TASK DETAILS:
Word for word, restate every record, though not the pictures.

◆ ◆ ◆ ◆ ◆ ◆ ◆

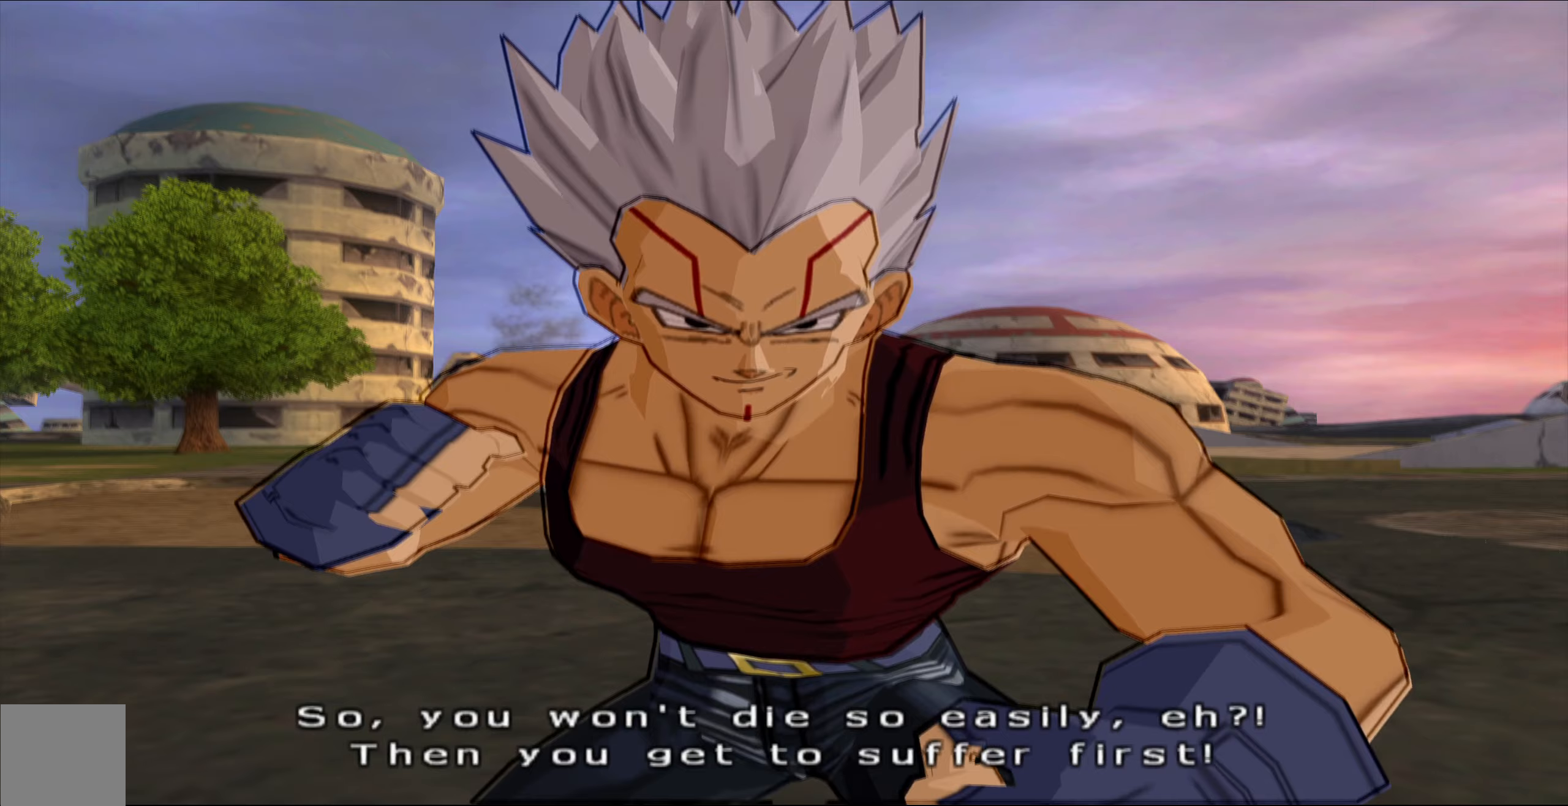
{"buttons": [], "left_stick": "center", "right_stick": "center", "events": []}
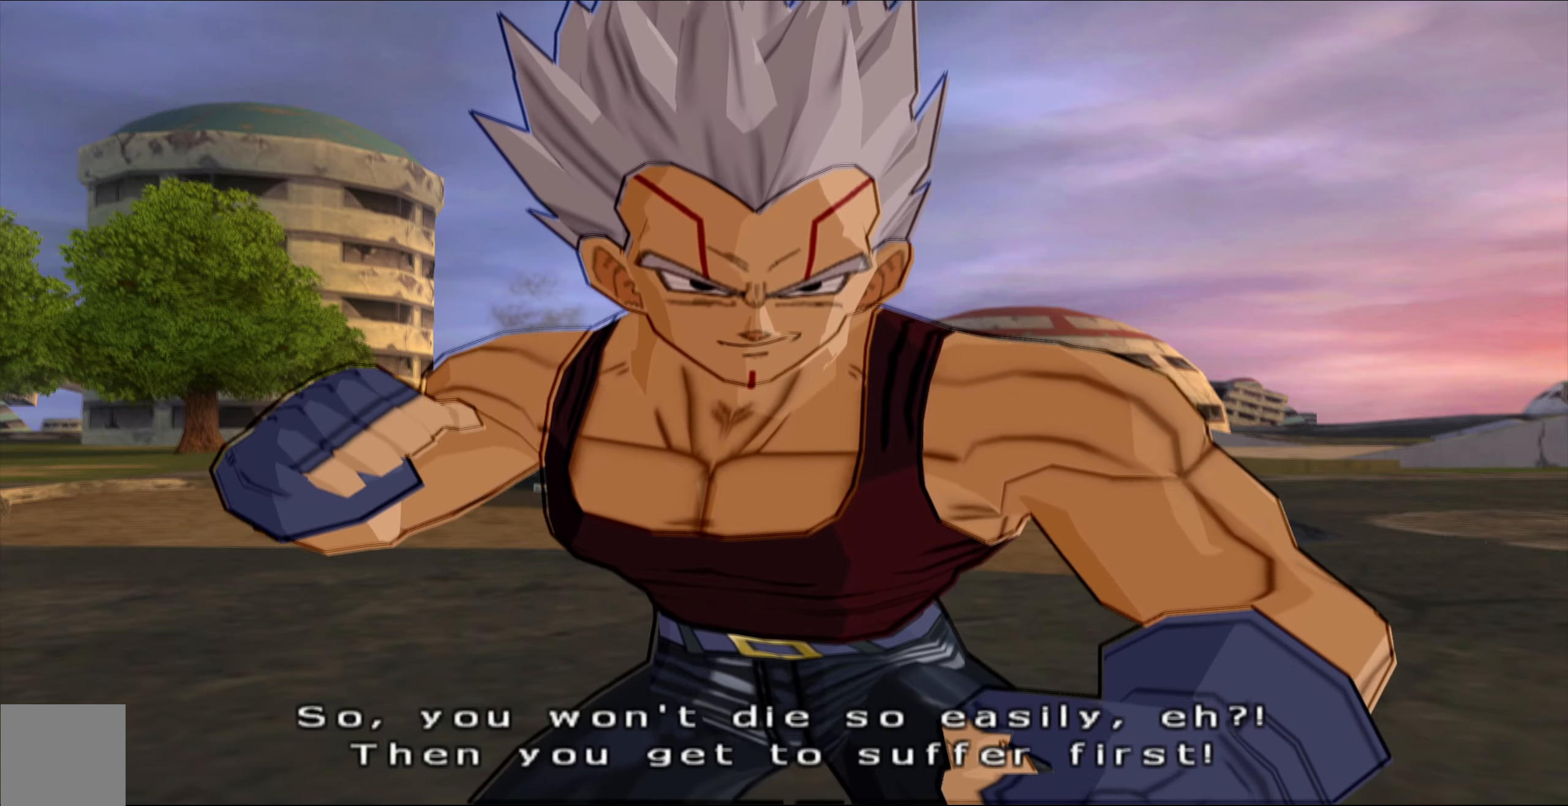
{"buttons": [], "left_stick": "center", "right_stick": "center", "events": []}
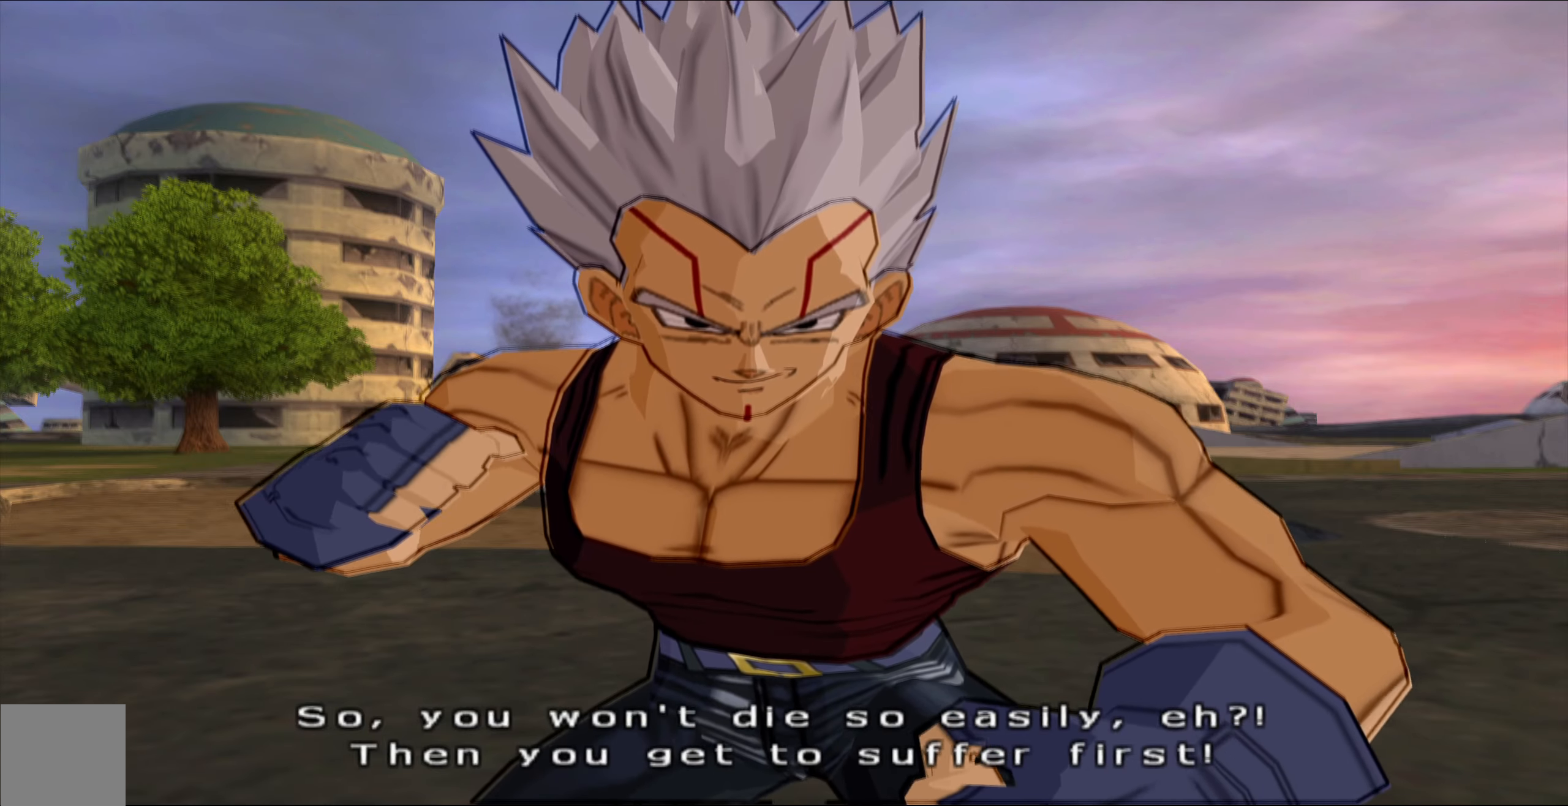
{"buttons": [], "left_stick": "center", "right_stick": "center", "events": []}
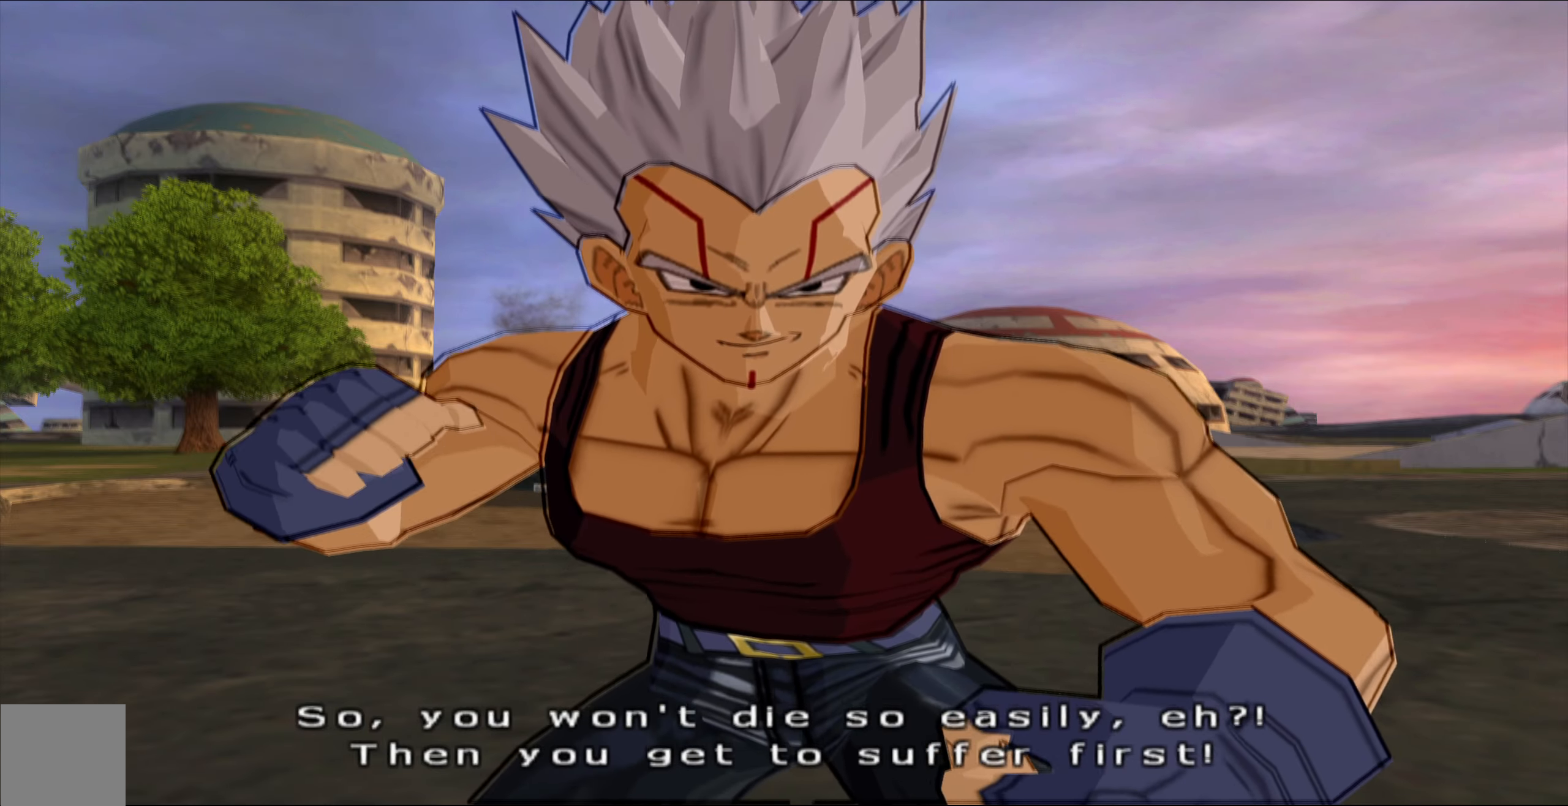
{"buttons": [], "left_stick": "center", "right_stick": "center", "events": []}
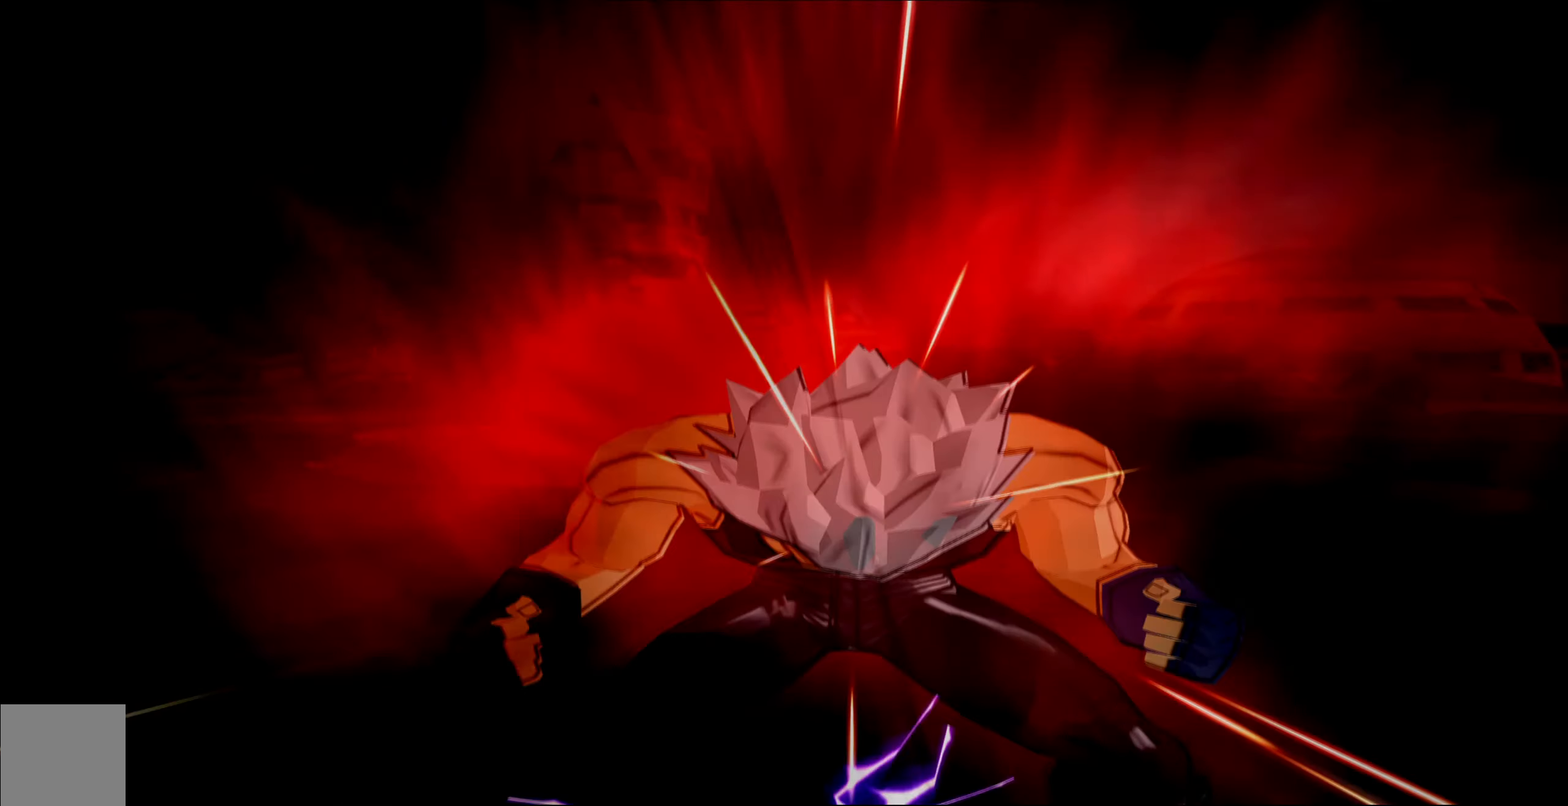
{"buttons": [], "left_stick": "center", "right_stick": "center", "events": []}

◆ ◆ ◆ ◆ ◆ ◆ ◆

RESPONSE BOX:
{"buttons": [], "left_stick": "center", "right_stick": "center", "events": []}
{"buttons": [], "left_stick": "center", "right_stick": "center", "events": []}
{"buttons": [], "left_stick": "center", "right_stick": "center", "events": []}
{"buttons": [], "left_stick": "center", "right_stick": "center", "events": []}
{"buttons": [], "left_stick": "center", "right_stick": "center", "events": []}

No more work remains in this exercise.